Un professore esperto in gestione delle risorse ambientali, uno studente particolarmente zelante ed evidentemente antiamericano, un computer, internet e così quello che doveva restare nel chiuso di un’aula del Politecnico di Milano adesso circola in rete. Nelle caselle di posta elettronica di molti italiani in questi giorni sta arrivando un messaggio dal titolo: «Perché si fa una guerra». Aprendolo si vedono alcune diapositive (il termine esatto è slide) che riportano alcune considerazioni sui costi e i benefici economici della guerra del Golfo del 1991. Il documento cita dati, cifre, percentuali: Desert storm costò 40 miliardi di dollari, dei quali il 75 per cento venne pagato dai paesi arabi (Kuwait e Arabia Saudita) e il 25 per cento dagli Usa. E come vennero rimpinguate le casse di chi aveva pagato il conflitto? Secondo le diapositive con l’aumento del prezzo del petrolio, passato da 15 a 40 dollari al barile, per un guadagno extra di 60 miliardi di dollari che sarebbero stati divisi: metà ai paesi arabi e l’altra metà alle compagnie petrolifere americane, le sette sorelle delle quali cinque (secondo l’inventore di «Perché si fa una guerra») sono di proprietà del governo USA. A parte l’errore, ovvero che le compagnie petrolifere sono tutte private, questo rivela l’evidente tentativo di mettere gli Stati Uniti sul banco degli imputati.  L’ intento diventa palese quando si parla dei motivi alla base della guerra. «Altro che liberare il Kuwait, gli americani volevano intascare la grana!»,dice il documento. Che prosegue nel suo anti-americanismo: «La nuova campagna in IRAK viene fatta perché gli Usa sono in rotta con l’ Arabia  Saudita, per questo hanno bisogno di un territorio da cui estrarre il petrolio. E quale meglio dell’IRAK?»

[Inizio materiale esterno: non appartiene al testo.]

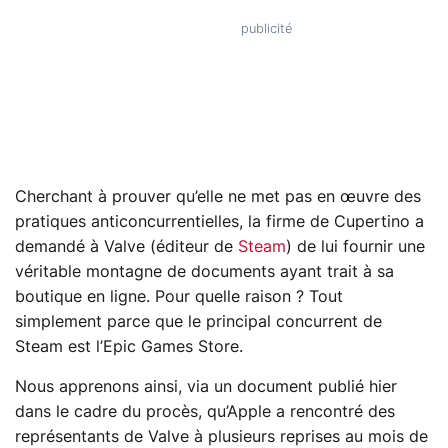
Cherchant à prouver qu’elle ne met pas en œuvre des
pratiques anticoncurrentielles, la firme de Cupertino a
demandé à Valve (éditeur de
Steam
) de lui fournir une
véritable montagne de documents ayant trait à sa
boutique en ligne. Pour quelle raison ? Tout
simplement parce que le principal concurrent de
Steam est l’Epic Games Store.
Nous apprenons ainsi, via un document publié hier
dans le cadre du procès, qu’Apple a rencontré des
représentants de Valve à plusieurs reprises au mois de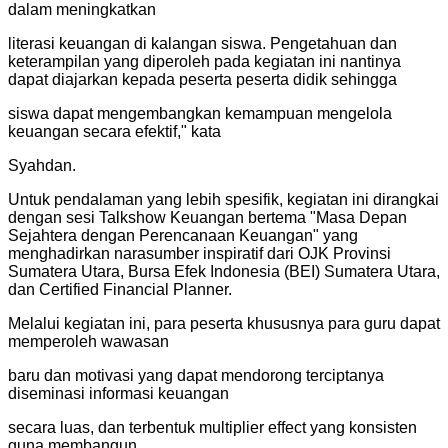
dalam meningkatkan
literasi keuangan di kalangan siswa. Pengetahuan dan
keterampilan yang diperoleh pada kegiatan ini nantinya
dapat diajarkan kepada peserta peserta didik sehingga
siswa dapat mengembangkan kemampuan mengelola
keuangan secara efektif," kata
Syahdan.
Untuk pendalaman yang lebih spesifik, kegiatan ini dirangkai
dengan sesi Talkshow Keuangan bertema "Masa Depan
Sejahtera dengan Perencanaan Keuangan" yang
menghadirkan narasumber inspiratif dari OJK Provinsi
Sumatera Utara, Bursa Efek Indonesia (BEI) Sumatera Utara,
dan Certified Financial Planner.
Melalui kegiatan ini, para peserta khususnya para guru dapat
memperoleh wawasan
baru dan motivasi yang dapat mendorong terciptanya
diseminasi informasi keuangan
secara luas, dan terbentuk multiplier effect yang konsisten
guna membangun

Il  professor Rodolfo Soncini Sessa del Politecnico di Milano dalle cui risposte sono state formulate queste tesi, commenta così «Ho fatto alcune deduzioni quantitative (quelle che compaiono nelle prime diapositive) partendo da dati attinti dal libro di Lucia Annunziata No. Un ragazzo ha preso appunti e trasformato le mie risposte a memoria nelle diapositive, con evidenti errori».